Optimizing Agent Workflows for Modern LLMs
Writing effective agent skills requires deep knowledge of prompt engineering. With the release of advanced reasoning models like Claude 3.5 Sonnet, ChatGPT o1, and DeepSeek-V3, prompt templates must focus on structured thinking. Developers are encouraged to use XML tags (e.g., <thought>, <context>, and <rules>) to isolate execution boundaries. Standardized prompts prevent agents from suffering from context drift, ensuring that long-running tasks remain aligned with the initial system parameters.

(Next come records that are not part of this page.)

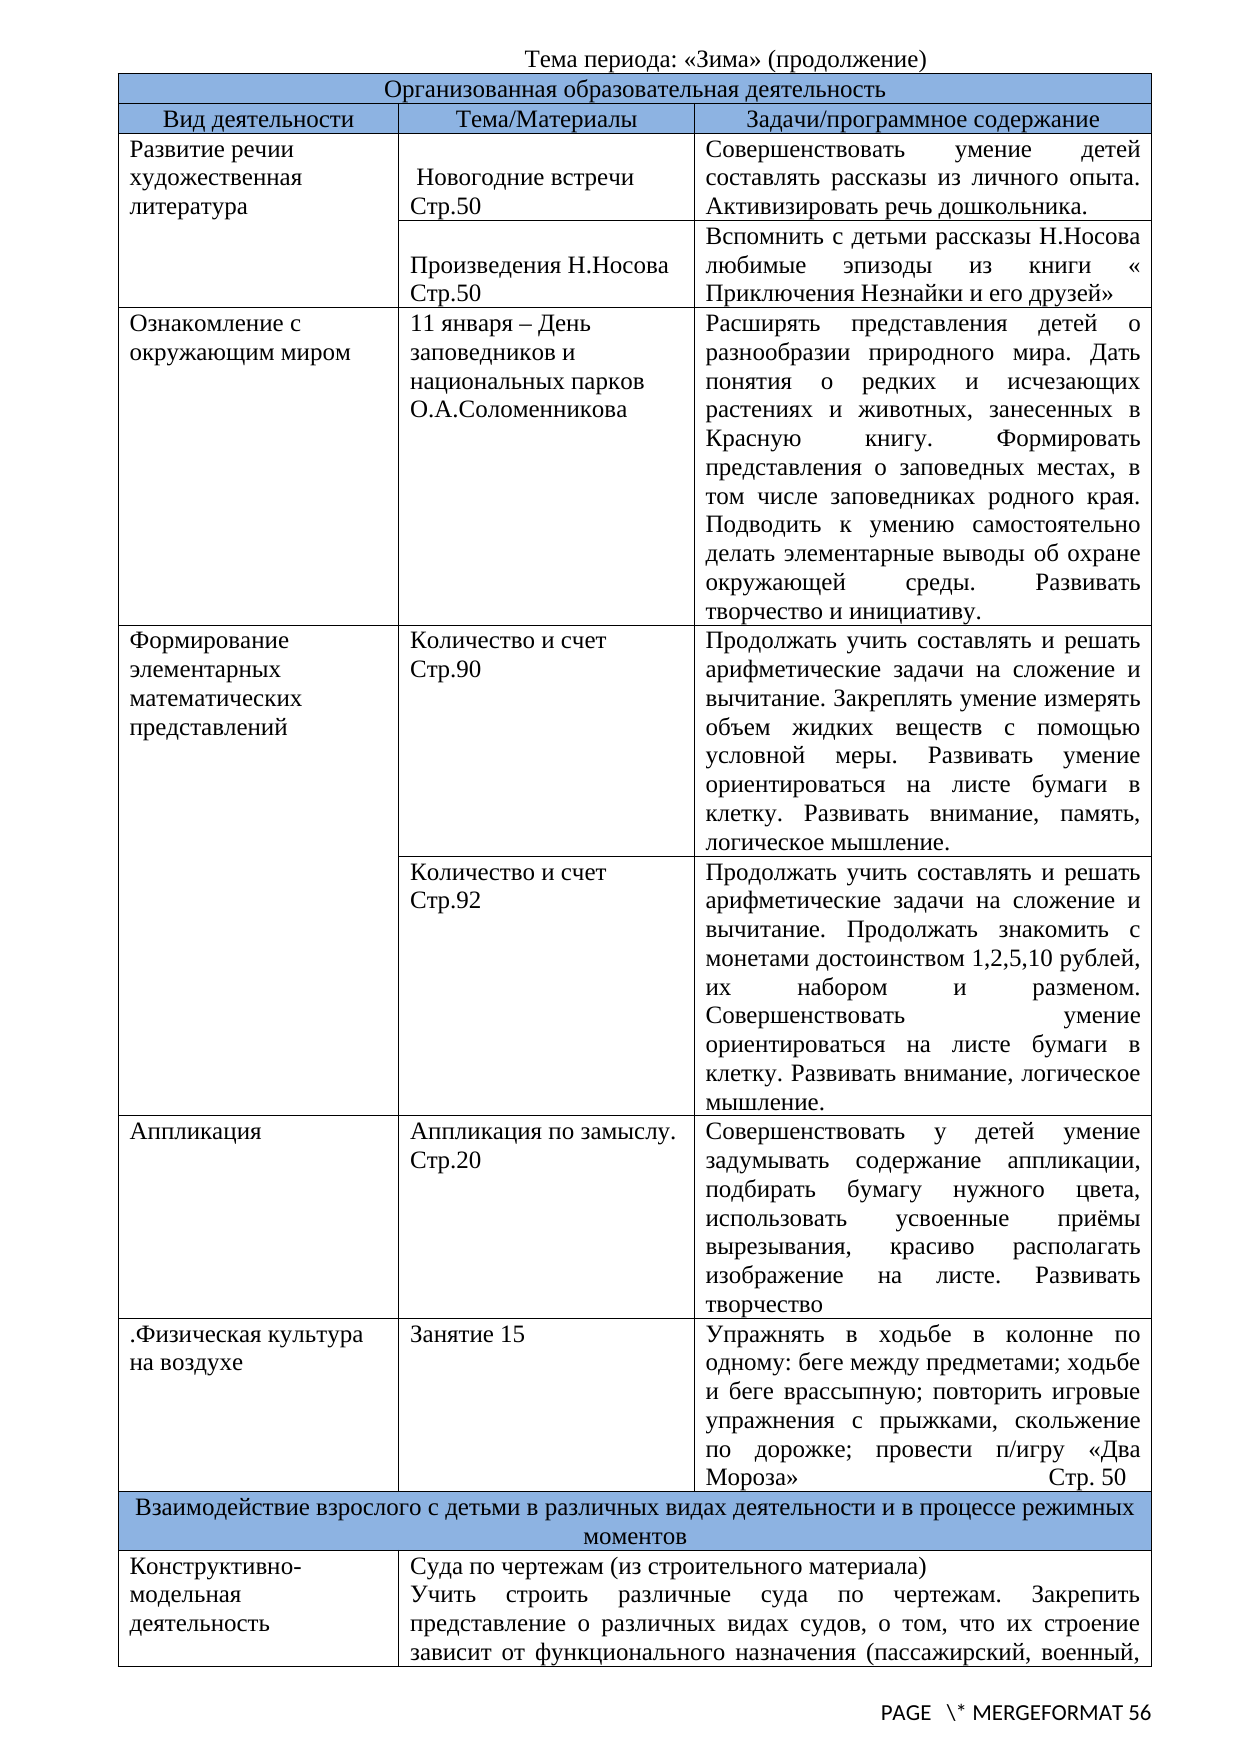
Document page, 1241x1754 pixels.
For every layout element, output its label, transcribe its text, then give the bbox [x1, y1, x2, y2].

table_cell Новогодние встречи Стр.50 [399, 134, 694, 220]
table_cell Количество и счет Стр.92 [399, 857, 694, 1115]
table_cell .Физическая культура на воздухе [119, 1319, 398, 1491]
table_cell Аппликация [119, 1116, 398, 1318]
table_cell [119, 1551, 398, 1666]
table_cell Количество и счет Стр.90 [399, 626, 694, 856]
table_cell Взаимодействие взрослого с детьми в различных видах деятельности и в процессе режимных моментов [119, 1492, 1151, 1550]
table_cell Тема/Материалы [399, 104, 694, 133]
table_cell Совершенствовать умение детей составлять рассказы из личного опыта. Активизировать речь дошкольника. [695, 134, 1151, 220]
text Тема периода: «Зима» (продолжение) [118, 44, 1152, 73]
table_cell Произведения Н.Носова Стр.50 [399, 221, 694, 307]
table_cell Формирование элементарных математических представлений [119, 626, 398, 1115]
table_cell Аппликация по замыслу. Стр.20 [399, 1116, 694, 1318]
table_cell Вспомнить с детьми рассказы Н.Носова любимые эпизоды из книги « Приключения Незнайки и его друзей» [695, 221, 1151, 307]
table_cell Упражнять в ходьбе в колонне по одному: беге между предметами; ходьбе и беге врассыпную; повторить игровые упражнения с прыжками, скольжение по дорожке; провести п/игру «Два Мороза» Стр. 50 [695, 1319, 1151, 1491]
table_cell Задачи/программное содержание [695, 104, 1151, 133]
table_cell Расширять представления детей о разнообразии природного мира. Дать понятия о редких и исчезающих растениях и животных, занесенных в Красную книгу. Формировать представления о заповедных местах, в том числе заповедниках родного края. Подводить к умению самостоятельно делать элементарные выводы об охране окружающей среды. Развивать творчество и инициативу. [695, 308, 1151, 624]
table_header Организованная образовательная деятельность [119, 74, 1151, 103]
table_cell 11 января – День заповедников и национальных парков О.А.Соломенникова [399, 308, 694, 624]
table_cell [399, 1551, 1151, 1666]
table_cell Ознакомление с окружающим миром [119, 308, 398, 624]
table_cell Продолжать учить составлять и решать арифметические задачи на сложение и вычитание. Закреплять умение измерять объем жидких веществ с помощью условной меры. Развивать умение ориентироваться на листе бумаги в клетку. Развивать внимание, память, логическое мышление. [695, 626, 1151, 856]
table_cell Развитие речии художественная литература [119, 134, 398, 307]
table_cell Вид деятельности [119, 104, 398, 133]
table_cell Продолжать учить составлять и решать арифметические задачи на сложение и вычитание. Продолжать знакомить с монетами достоинством 1,2,5,10 рублей, их набором и разменом. Совершенствовать умение ориентироваться на листе бумаги в клетку. Развивать внимание, логическое мышление. [695, 857, 1151, 1115]
table_cell Занятие 15 [399, 1319, 694, 1491]
table_cell Совершенствовать у детей умение задумывать содержание аппликации, подбирать бумагу нужного цвета, использовать усвоенные приёмы вырезывания, красиво располагать изображение на листе. Развивать творчество [695, 1116, 1151, 1318]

Exploring by SOC Occupations and Creator Profiles
What makes SkillMD unique is its taxonomy. Instead of simple text search, we parse and organize files according to the Standard Occupational Classification (SOC) system. This means you can discover skills written for Computer and Mathematical roles, Business and Financial operations, Legal, Design, and and Educational Instruction fields. By tracking creator profiles, developers can study how different teams organize their custom instructions, compare version updates, and fork public configs for specialized enterprise use cases.
SkillMD operates as a high-performance index running on a fast Go backend and a highly responsive Astro SSR frontend. All search queries execute in milliseconds, featuring smart debouncing to prevent multiple API requests while keeping user data secure. Join our community of developers to standardize your AI agent instructions and optimize your LLM prompting workflows today.
Frequently Asked Questions
A practical guide to agent skills: what they are, how to inspect them, and how SkillMD helps you explore the ecosystem.